No matter how driven of a workaholic you are, if you aren’t taking active steps to become and remain positive, you’ll destroy your own chances for success.
As a recovering pessimist with scarcity thinking tendencies, I can attest that becoming positive is a discipline that takes hard work at the beginning but less maintenance once you get the hang of it.
I’m the first to admit that I’m not very disciplined. Unless it’s something intellect related, like finishing up my Master’s Thesis, it’s hard for me to stay focused on something unless it’s a short amount of focused energy. I think part of it is that I really like keeping a narrow focus on a short term project, like a one shot freelancing job. If I’m working on the same thing, day in and day out it stretches into monotony.
But if you manage to convince me that sticking with something long term will truly change my life for the better, then you’ve got a better chance of getting me to sign on. And “discipline” stops being a dirty word to me.

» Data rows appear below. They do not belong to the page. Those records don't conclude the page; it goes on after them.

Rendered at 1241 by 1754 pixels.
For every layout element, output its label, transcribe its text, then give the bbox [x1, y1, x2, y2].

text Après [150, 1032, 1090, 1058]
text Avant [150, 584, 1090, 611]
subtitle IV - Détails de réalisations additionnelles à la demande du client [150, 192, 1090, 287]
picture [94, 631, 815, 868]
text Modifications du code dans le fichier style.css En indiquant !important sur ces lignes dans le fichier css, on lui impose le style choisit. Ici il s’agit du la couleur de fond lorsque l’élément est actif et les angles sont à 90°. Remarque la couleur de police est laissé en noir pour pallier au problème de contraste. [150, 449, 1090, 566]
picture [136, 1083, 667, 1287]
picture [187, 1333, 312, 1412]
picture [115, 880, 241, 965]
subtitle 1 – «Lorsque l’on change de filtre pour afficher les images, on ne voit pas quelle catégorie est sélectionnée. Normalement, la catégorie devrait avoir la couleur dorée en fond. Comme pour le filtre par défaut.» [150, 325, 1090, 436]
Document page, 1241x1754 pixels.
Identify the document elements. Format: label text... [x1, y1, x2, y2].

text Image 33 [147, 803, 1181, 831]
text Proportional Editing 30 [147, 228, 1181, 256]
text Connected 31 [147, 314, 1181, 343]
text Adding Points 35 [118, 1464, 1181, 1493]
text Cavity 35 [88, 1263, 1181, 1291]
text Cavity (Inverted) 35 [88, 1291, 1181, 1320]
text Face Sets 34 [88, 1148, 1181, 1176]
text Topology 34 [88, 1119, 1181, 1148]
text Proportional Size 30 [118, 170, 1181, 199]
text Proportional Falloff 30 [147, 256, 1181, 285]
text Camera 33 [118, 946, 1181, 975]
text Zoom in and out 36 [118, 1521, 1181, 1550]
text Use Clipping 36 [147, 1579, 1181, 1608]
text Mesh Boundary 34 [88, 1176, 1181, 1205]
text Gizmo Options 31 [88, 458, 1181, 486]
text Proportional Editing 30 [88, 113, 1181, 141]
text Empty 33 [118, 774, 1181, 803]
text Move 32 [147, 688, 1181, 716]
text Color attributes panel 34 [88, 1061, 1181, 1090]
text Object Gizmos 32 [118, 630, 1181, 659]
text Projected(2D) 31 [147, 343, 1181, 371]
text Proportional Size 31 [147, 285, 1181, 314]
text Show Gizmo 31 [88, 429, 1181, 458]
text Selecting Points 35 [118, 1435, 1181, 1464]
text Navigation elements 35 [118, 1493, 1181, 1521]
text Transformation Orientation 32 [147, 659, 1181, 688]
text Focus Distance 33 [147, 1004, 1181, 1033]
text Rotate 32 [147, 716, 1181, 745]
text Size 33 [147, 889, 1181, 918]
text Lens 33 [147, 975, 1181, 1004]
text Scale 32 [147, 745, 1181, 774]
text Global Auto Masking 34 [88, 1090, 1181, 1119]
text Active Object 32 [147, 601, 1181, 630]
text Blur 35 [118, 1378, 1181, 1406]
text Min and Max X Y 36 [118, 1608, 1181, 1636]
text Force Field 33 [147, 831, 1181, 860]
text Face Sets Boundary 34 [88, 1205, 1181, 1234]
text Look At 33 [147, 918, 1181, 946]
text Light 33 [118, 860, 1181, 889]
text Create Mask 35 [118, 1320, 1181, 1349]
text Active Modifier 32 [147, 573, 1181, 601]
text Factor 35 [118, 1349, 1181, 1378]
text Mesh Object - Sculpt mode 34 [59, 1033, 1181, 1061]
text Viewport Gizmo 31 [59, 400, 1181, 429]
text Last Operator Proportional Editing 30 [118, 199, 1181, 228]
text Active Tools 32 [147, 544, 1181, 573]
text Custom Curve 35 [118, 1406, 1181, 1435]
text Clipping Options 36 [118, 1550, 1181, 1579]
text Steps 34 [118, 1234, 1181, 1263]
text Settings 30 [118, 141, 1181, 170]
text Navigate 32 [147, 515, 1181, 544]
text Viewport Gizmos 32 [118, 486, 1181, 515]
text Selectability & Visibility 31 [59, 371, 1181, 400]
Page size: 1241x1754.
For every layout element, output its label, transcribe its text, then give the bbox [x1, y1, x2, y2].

What caught my attention was when I heard a slick, alpha male NCAA basketball coach (for the sake of argument, we’ll call him Rick Pitino) argue that remaining positive helps in the midst of going through a change. And Pitino swears that if you get the practice drills down, and get in the habit of being disciplined, when the change comes up you’ll already be poised to get into the mindset of being positive.
That got my attention, since I know and you know that by creating my own business, I’m going to be faced with change—often rapid change—on a constant basis. Just as soon as I think that things are flowing along, staying the same things will be thrown into chaos.
So, taking Pitino’s advice to heart, I started looking into how to get into a more optimistic mindset, which is incredibly hard after a lifetime of being a two legged Eeyore.
The first thing I got myself to do was change the way I look at change. All of my life, I’ve looked at change as either a harbinger of doom or something to be suffered through and survived. Pitino says that change is not knowing what’s going to happen. That’s it. It’s totally neutral.
So my challenge was to start looking at change as an opportunity. Something that’s either valuable in of itself or that carries within it the opportunity for value to be built into my life. As I got more self esteem, I started to think of change as stimulating instead of apprehensive.
Change started to be like doing weight training at home. At first, I start out with three pound weights so my arms and shoulders can get used to them. And then I change things up by giving myself more weights, say five or six pounds since I’ve gotten stronger enough to take them. Sure, adding the weight tires me out, but I’ve managed to graduate from the lighter ones into something that helps me expand.
Eventually, I started to look at change as a graduation ceremony. If I faced a situation in which work dried up in one area, like working for the nonprofit organizations I’d cut my teeth on, that meant that I’d graduated to going somewhere else. And I stopped thinking of the change as something personally condemning me to failure.
That was it, no dunking drills required. Well, I guess Pitino requires his guys to dunk but by that time I’ve already changed to a different book.